Benchmarking (data-minig modelling methods)

The GUI offers server data-mining algorithms which can be used in benchmarking:

ID	Description
`glm`	Logistic regression (generalized linear model with binomial link function).
`mlp`	Multilayer perceptron (MLP) - fully connected feedforward neural network with 1 hidden layer and logistic activiation function. Details: code, package.
`mlpML`	Multilayer perceptron (MLP) - fully connected feedforward neural network with up to 3 hidden layers and logistic activiation function. Details: code, package.
`svmRadial`	Support vector machines with radial basis function kernel. Details: code, package.
`svmLinear`	Support vector machines with linear kernel. Details: code, package.
`rf`	Random forest. Details: code, package.
`C5.0`	C5.0 decision trees and rule-based models. Details: code, package.
`rpart`	CART decision trees with modulation of complexity parameter. Details: code, package.
`rpart2`	CART decision trees with modulation of max tree depth. Details: code, package.
`ctree`	Conditional inference trees. Details: code, package.
`xgbTree`	eXtreme gradient boosting. (note: this is a time-consuming method). Details: code, package.

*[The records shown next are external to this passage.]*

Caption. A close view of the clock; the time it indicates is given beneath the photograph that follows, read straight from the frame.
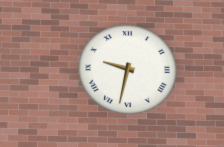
9:32
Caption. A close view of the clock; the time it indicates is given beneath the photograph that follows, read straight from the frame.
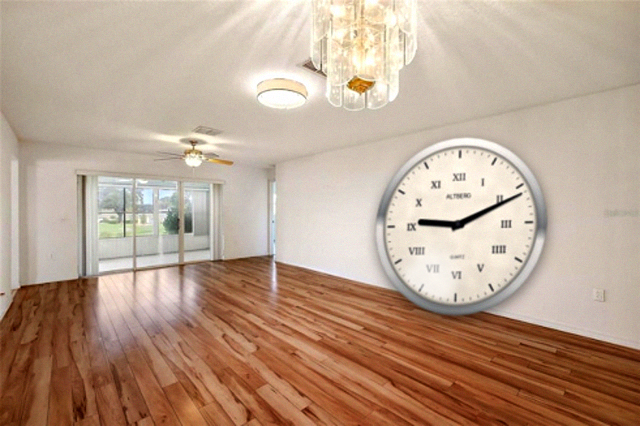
9:11
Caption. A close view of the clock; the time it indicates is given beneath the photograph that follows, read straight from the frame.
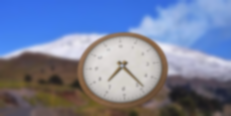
7:24
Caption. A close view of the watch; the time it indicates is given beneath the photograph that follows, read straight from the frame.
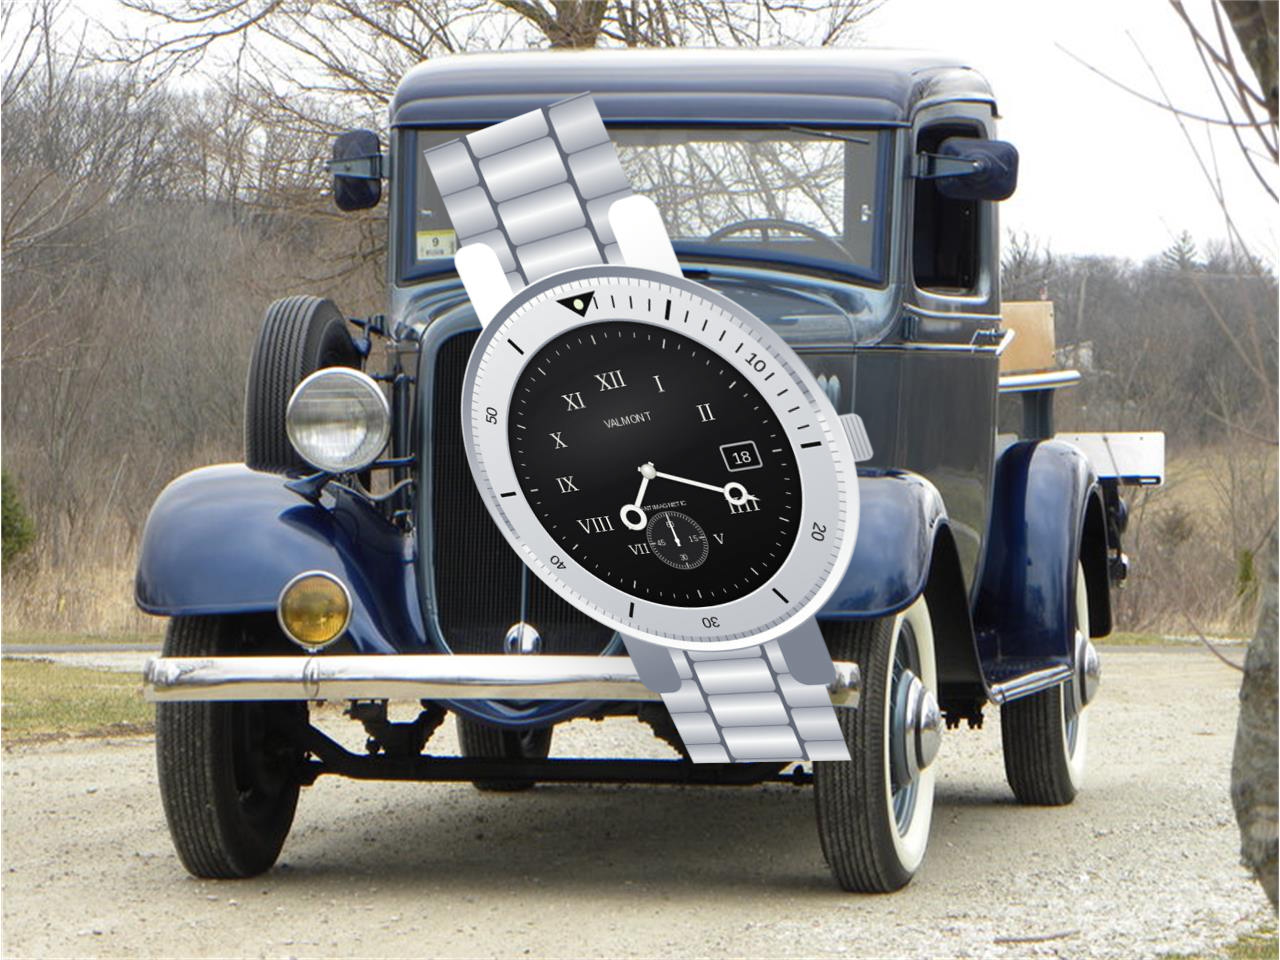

However, the OmicSelector_benchmark() function works using caret, meaning that every model from the (caret list of methods)[https://topepo.github.io/caret/available-models.html] can be applied (assuming that the depending packages are installed; see the reference of OmicSelector_benchmark() for more details).

Note that the package performs the random search of hyperparameters. The best set of hyperparameters is chosen based on the performance on testing set (holdout validation) or strictly on training set (using cross-validation).